• [Requirement]
Print the whole listing, keeping every line exactly as given.

• [Entries supplied]
★ ★ ★

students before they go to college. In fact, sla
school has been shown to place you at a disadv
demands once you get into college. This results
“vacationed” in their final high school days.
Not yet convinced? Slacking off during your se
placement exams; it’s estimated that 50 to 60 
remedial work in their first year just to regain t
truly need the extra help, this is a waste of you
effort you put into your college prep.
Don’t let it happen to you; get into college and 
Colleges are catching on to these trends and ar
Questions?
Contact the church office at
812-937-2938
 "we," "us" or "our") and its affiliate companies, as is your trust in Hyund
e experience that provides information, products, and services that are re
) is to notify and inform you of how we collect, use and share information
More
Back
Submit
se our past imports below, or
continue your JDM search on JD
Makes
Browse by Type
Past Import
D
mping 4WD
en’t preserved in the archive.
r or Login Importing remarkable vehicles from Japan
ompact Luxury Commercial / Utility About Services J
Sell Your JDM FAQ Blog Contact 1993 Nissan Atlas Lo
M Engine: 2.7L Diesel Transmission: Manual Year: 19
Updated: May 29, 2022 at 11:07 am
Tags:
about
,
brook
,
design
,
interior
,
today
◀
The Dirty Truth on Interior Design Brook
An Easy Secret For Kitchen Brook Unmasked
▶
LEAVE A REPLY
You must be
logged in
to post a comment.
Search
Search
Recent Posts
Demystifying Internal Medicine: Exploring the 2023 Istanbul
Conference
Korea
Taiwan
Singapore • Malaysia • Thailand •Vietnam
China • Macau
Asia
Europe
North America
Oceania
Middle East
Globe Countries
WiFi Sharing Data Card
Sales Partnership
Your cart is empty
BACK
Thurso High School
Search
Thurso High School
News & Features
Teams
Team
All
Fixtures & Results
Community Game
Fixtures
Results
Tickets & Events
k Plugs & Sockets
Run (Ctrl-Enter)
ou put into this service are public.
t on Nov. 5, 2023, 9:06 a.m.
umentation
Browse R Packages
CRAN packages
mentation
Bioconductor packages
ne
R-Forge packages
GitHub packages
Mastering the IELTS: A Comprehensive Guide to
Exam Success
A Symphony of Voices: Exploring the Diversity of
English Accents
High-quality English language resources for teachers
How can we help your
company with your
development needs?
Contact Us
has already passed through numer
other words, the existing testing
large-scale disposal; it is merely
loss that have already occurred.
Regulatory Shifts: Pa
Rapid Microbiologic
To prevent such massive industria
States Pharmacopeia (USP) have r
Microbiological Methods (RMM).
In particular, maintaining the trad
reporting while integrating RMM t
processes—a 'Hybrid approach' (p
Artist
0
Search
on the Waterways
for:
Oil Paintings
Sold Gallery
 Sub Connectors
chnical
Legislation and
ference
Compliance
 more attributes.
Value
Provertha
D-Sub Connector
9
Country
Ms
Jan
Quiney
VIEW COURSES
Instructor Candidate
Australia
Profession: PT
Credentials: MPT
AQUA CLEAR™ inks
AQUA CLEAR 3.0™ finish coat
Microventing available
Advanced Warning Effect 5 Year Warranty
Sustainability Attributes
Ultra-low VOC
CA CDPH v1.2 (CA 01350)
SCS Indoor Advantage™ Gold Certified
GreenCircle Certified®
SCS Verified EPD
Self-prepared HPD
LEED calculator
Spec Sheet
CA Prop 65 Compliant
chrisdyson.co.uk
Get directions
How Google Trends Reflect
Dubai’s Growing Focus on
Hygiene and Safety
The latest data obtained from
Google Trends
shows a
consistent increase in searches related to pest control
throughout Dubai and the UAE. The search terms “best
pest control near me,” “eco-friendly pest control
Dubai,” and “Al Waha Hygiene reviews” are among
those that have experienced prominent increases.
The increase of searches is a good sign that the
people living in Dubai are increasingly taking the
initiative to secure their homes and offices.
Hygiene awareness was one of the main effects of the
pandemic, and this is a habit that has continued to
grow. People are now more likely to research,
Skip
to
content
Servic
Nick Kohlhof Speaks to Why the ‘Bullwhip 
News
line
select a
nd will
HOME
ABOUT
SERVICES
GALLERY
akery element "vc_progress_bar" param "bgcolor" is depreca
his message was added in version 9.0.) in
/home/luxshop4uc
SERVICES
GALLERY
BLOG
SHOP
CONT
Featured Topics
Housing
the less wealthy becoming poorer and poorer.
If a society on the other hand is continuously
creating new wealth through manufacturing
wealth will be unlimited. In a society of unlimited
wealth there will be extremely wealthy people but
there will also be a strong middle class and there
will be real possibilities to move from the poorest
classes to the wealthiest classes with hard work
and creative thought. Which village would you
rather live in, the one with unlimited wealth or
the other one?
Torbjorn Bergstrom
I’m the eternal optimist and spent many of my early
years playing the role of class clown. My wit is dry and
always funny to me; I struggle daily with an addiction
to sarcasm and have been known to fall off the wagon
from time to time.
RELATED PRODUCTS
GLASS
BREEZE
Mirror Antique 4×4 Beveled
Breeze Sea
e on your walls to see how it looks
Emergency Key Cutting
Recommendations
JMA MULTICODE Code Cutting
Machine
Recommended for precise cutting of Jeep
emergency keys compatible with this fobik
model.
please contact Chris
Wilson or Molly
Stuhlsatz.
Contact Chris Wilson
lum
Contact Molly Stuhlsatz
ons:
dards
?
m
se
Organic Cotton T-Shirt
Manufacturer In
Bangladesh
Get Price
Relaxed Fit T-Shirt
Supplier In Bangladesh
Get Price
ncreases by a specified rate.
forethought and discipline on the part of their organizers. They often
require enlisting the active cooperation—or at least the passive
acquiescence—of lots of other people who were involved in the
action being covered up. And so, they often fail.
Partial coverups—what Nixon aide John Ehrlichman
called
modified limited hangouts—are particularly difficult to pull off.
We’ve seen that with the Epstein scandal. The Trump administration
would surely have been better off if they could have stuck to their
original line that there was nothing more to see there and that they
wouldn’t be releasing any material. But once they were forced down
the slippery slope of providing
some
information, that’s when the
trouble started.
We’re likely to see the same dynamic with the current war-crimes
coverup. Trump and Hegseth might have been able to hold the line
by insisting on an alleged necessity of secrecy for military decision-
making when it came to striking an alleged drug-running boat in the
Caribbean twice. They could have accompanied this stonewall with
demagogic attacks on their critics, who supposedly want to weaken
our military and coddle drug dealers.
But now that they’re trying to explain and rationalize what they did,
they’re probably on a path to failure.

★ ★ ★

• [Task response]
students before they go to college. In fact, sla
school has been shown to place you at a disadv
demands once you get into college. This results
“vacationed” in their final high school days.
Not yet convinced? Slacking off during your se
placement exams; it’s estimated that 50 to 60 
remedial work in their first year just to regain t
truly need the extra help, this is a waste of you
effort you put into your college prep.
Don’t let it happen to you; get into college and 
Colleges are catching on to these trends and ar
Questions?
Contact the church office at
812-937-2938
 "we," "us" or "our") and its affiliate companies, as is your trust in Hyund
e experience that provides information, products, and services that are re
) is to notify and inform you of how we collect, use and share information
More
Back
Submit
se our past imports below, or
continue your JDM search on JD
Makes
Browse by Type
Past Import
D
mping 4WD
en’t preserved in the archive.
r or Login Importing remarkable vehicles from Japan
ompact Luxury Commercial / Utility About Services J
Sell Your JDM FAQ Blog Contact 1993 Nissan Atlas Lo
M Engine: 2.7L Diesel Transmission: Manual Year: 19
Updated: May 29, 2022 at 11:07 am
Tags:
about
,
brook
,
design
,
interior
,
today
◀
The Dirty Truth on Interior Design Brook
An Easy Secret For Kitchen Brook Unmasked
▶
LEAVE A REPLY
You must be
logged in
to post a comment.
Search
Search
Recent Posts
Demystifying Internal Medicine: Exploring the 2023 Istanbul
Conference
Korea
Taiwan
Singapore • Malaysia • Thailand •Vietnam
China • Macau
Asia
Europe
North America
Oceania
Middle East
Globe Countries
WiFi Sharing Data Card
Sales Partnership
Your cart is empty
BACK
Thurso High School
Search
Thurso High School
News & Features
Teams
Team
All
Fixtures & Results
Community Game
Fixtures
Results
Tickets & Events
k Plugs & Sockets
Run (Ctrl-Enter)
ou put into this service are public.
t on Nov. 5, 2023, 9:06 a.m.
umentation
Browse R Packages
CRAN packages
mentation
Bioconductor packages
ne
R-Forge packages
GitHub packages
Mastering the IELTS: A Comprehensive Guide to
Exam Success
A Symphony of Voices: Exploring the Diversity of
English Accents
High-quality English language resources for teachers
How can we help your
company with your
development needs?
Contact Us
has already passed through numer
other words, the existing testing
large-scale disposal; it is merely
loss that have already occurred.
Regulatory Shifts: Pa
Rapid Microbiologic
To prevent such massive industria
States Pharmacopeia (USP) have r
Microbiological Methods (RMM).
In particular, maintaining the trad
reporting while integrating RMM t
processes—a 'Hybrid approach' (p
Artist
0
Search
on the Waterways
for:
Oil Paintings
Sold Gallery
 Sub Connectors
chnical
Legislation and
ference
Compliance
 more attributes.
Value
Provertha
D-Sub Connector
9
Country
Ms
Jan
Quiney
VIEW COURSES
Instructor Candidate
Australia
Profession: PT
Credentials: MPT
AQUA CLEAR™ inks
AQUA CLEAR 3.0™ finish coat
Microventing available
Advanced Warning Effect 5 Year Warranty
Sustainability Attributes
Ultra-low VOC
CA CDPH v1.2 (CA 01350)
SCS Indoor Advantage™ Gold Certified
GreenCircle Certified®
SCS Verified EPD
Self-prepared HPD
LEED calculator
Spec Sheet
CA Prop 65 Compliant
chrisdyson.co.uk
Get directions
How Google Trends Reflect
Dubai’s Growing Focus on
Hygiene and Safety
The latest data obtained from
Google Trends
shows a
consistent increase in searches related to pest control
throughout Dubai and the UAE. The search terms “best
pest control near me,” “eco-friendly pest control
Dubai,” and “Al Waha Hygiene reviews” are among
those that have experienced prominent increases.
The increase of searches is a good sign that the
people living in Dubai are increasingly taking the
initiative to secure their homes and offices.
Hygiene awareness was one of the main effects of the
pandemic, and this is a habit that has continued to
grow. People are now more likely to research,
Skip
to
content
Servic
Nick Kohlhof Speaks to Why the ‘Bullwhip 
News
line
select a
nd will
HOME
ABOUT
SERVICES
GALLERY
akery element "vc_progress_bar" param "bgcolor" is depreca
his message was added in version 9.0.) in
/home/luxshop4uc
SERVICES
GALLERY
BLOG
SHOP
CONT
Featured Topics
Housing
the less wealthy becoming poorer and poorer.
If a society on the other hand is continuously
creating new wealth through manufacturing
wealth will be unlimited. In a society of unlimited
wealth there will be extremely wealthy people but
there will also be a strong middle class and there
will be real possibilities to move from the poorest
classes to the wealthiest classes with hard work
and creative thought. Which village would you
rather live in, the one with unlimited wealth or
the other one?
Torbjorn Bergstrom
I’m the eternal optimist and spent many of my early
years playing the role of class clown. My wit is dry and
always funny to me; I struggle daily with an addiction
to sarcasm and have been known to fall off the wagon
from time to time.
RELATED PRODUCTS
GLASS
BREEZE
Mirror Antique 4×4 Beveled
Breeze Sea
e on your walls to see how it looks
Emergency Key Cutting
Recommendations
JMA MULTICODE Code Cutting
Machine
Recommended for precise cutting of Jeep
emergency keys compatible with this fobik
model.
please contact Chris
Wilson or Molly
Stuhlsatz.
Contact Chris Wilson
lum
Contact Molly Stuhlsatz
ons:
dards
?
m
se
Organic Cotton T-Shirt
Manufacturer In
Bangladesh
Get Price
Relaxed Fit T-Shirt
Supplier In Bangladesh
Get Price
ncreases by a specified rate.
forethought and discipline on the part of their organizers. They often
require enlisting the active cooperation—or at least the passive
acquiescence—of lots of other people who were involved in the
action being covered up. And so, they often fail.
Partial coverups—what Nixon aide John Ehrlichman
called
modified limited hangouts—are particularly difficult to pull off.
We’ve seen that with the Epstein scandal. The Trump administration
would surely have been better off if they could have stuck to their
original line that there was nothing more to see there and that they
wouldn’t be releasing any material. But once they were forced down
the slippery slope of providing
some
information, that’s when the
trouble started.
We’re likely to see the same dynamic with the current war-crimes
coverup. Trump and Hegseth might have been able to hold the line
by insisting on an alleged necessity of secrecy for military decision-
making when it came to striking an alleged drug-running boat in the
Caribbean twice. They could have accompanied this stonewall with
demagogic attacks on their critics, who supposedly want to weaken
our military and coddle drug dealers.
But now that they’re trying to explain and rationalize what they did,
they’re probably on a path to failure.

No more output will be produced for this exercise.